◆ EXCERPTED PASSAGE
====
Considered the father of South African jazz, Rampolo Hugh Masekela was born on April 4, 1939, in the town of Witbank.
While he started off singing in local groups and learning the piano, Masekela became enamored of the trumpet after seeing Young Man With A Horn, the 1950 Kirk Douglas film inspired by the life of Bix Beiderbecke. Archbishop Trevor Huddleston, a chaplain at Masekela’s school, encouraged the young man to pursue his music studies, even going so far as to get Louis Armstrong to donate a trumpet to the cause. One of the most famous photographs of Maskela (which can be seen on the cover of some editions of his autobiography, Still Grazing) shows him in mid-air, limbs extended and a joyful expression on his face as he brandishes Satchmo’s horn.
Masekela quickly mastered his chosen instrument, seeking out every opportunity to perform. That would land him gigs backing up the Manhattan Brothers, a vocal ensemble that featured Miriam Makeba, and playing in bop combo the Jazz Epistles with his close friend Dollar Brand, who’s now known as Abdullah Ibrahim.
Troubled by the daunting weight of apartheid in South Africa, Masekela left his home country in 1960. He landed first in London, but soon emigrated to the U.S. thanks to a scholarship for the Manhattan School of Music. It was there that he made a connection with another student, Stewart Levine, who would not only become one of Masekela’s closest friends but one of his most frequent collaborators.
“He was extremely erudite,” Levine remembers.“He was a great, great intellect. He was involved with music from anywhere, particularly the music of his homeland, and obsessed with jazz like I was. And he was one of the funniest guys I’ve ever met. We seemed to have a lot in common, including our ability to laugh whenever we wanted to.”
====
◆ SUPPLIED MATERIAL
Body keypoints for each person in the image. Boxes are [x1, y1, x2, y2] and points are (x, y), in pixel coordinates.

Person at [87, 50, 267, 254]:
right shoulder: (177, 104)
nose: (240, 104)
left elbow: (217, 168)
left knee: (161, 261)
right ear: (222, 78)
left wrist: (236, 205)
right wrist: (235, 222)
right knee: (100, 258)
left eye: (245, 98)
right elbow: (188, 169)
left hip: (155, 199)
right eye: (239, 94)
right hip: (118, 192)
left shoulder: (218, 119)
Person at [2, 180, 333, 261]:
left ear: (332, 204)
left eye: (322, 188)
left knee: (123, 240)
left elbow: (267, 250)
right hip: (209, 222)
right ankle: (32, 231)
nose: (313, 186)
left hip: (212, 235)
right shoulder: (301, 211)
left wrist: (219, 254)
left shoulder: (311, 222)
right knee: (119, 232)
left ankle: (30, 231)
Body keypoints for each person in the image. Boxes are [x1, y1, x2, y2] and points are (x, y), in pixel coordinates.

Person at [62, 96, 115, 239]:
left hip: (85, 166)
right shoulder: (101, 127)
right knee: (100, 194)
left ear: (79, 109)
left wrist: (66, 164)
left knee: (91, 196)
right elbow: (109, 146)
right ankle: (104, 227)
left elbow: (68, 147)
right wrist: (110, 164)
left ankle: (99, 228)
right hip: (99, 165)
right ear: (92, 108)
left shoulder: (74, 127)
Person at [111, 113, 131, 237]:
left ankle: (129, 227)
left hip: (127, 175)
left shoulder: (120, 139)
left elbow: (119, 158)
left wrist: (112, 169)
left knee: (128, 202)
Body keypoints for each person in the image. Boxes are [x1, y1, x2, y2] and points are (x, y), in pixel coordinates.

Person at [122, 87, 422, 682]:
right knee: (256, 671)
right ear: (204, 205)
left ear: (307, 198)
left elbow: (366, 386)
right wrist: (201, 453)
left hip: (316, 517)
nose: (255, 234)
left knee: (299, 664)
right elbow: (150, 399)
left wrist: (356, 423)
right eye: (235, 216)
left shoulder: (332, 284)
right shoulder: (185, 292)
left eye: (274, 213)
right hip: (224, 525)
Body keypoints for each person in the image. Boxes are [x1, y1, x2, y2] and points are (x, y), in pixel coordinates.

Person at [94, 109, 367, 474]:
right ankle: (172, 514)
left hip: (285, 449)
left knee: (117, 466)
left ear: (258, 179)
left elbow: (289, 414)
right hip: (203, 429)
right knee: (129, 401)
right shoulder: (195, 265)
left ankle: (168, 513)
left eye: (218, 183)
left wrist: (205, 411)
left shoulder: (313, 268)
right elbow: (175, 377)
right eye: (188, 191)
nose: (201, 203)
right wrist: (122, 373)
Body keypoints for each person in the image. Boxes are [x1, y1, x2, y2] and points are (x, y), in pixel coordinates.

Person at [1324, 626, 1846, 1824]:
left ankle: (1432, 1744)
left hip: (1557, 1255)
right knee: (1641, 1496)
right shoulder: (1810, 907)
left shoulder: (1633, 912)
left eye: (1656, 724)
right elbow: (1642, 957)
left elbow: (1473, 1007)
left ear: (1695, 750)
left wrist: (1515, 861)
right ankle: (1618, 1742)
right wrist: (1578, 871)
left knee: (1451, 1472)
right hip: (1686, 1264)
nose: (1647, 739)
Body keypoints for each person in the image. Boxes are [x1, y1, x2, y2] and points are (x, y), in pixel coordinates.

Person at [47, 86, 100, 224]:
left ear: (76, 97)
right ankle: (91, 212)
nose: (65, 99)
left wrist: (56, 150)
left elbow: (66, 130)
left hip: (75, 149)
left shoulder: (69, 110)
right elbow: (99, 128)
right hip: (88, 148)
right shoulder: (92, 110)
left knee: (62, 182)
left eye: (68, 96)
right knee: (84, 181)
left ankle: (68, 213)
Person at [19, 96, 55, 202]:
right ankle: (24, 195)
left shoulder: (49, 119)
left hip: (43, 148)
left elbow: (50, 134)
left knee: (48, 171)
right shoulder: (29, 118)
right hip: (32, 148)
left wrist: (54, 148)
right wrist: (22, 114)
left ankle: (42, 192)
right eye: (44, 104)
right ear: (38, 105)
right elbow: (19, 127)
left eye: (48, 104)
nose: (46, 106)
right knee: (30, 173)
====
◆ TASK BRIEF
Set down, word for word, the part of the Hugh Masekela passage that begins at the words "Considered the father" and stops after "brandishes Satchmo’s horn.".

◆ SOLUTION FOR THIS TASK
Considered the father of South African jazz, Rampolo Hugh Masekela was born on April 4, 1939, in the town of Witbank.
While he started off singing in local groups and learning the piano, Masekela became enamored of the trumpet after seeing Young Man With A Horn, the 1950 Kirk Douglas film inspired by the life of Bix Beiderbecke. Archbishop Trevor Huddleston, a chaplain at Masekela’s school, encouraged the young man to pursue his music studies, even going so far as to get Louis Armstrong to donate a trumpet to the cause. One of the most famous photographs of Maskela (which can be seen on the cover of some editions of his autobiography, Still Grazing) shows him in mid-air, limbs extended and a joyful expression on his face as he brandishes Satchmo’s horn.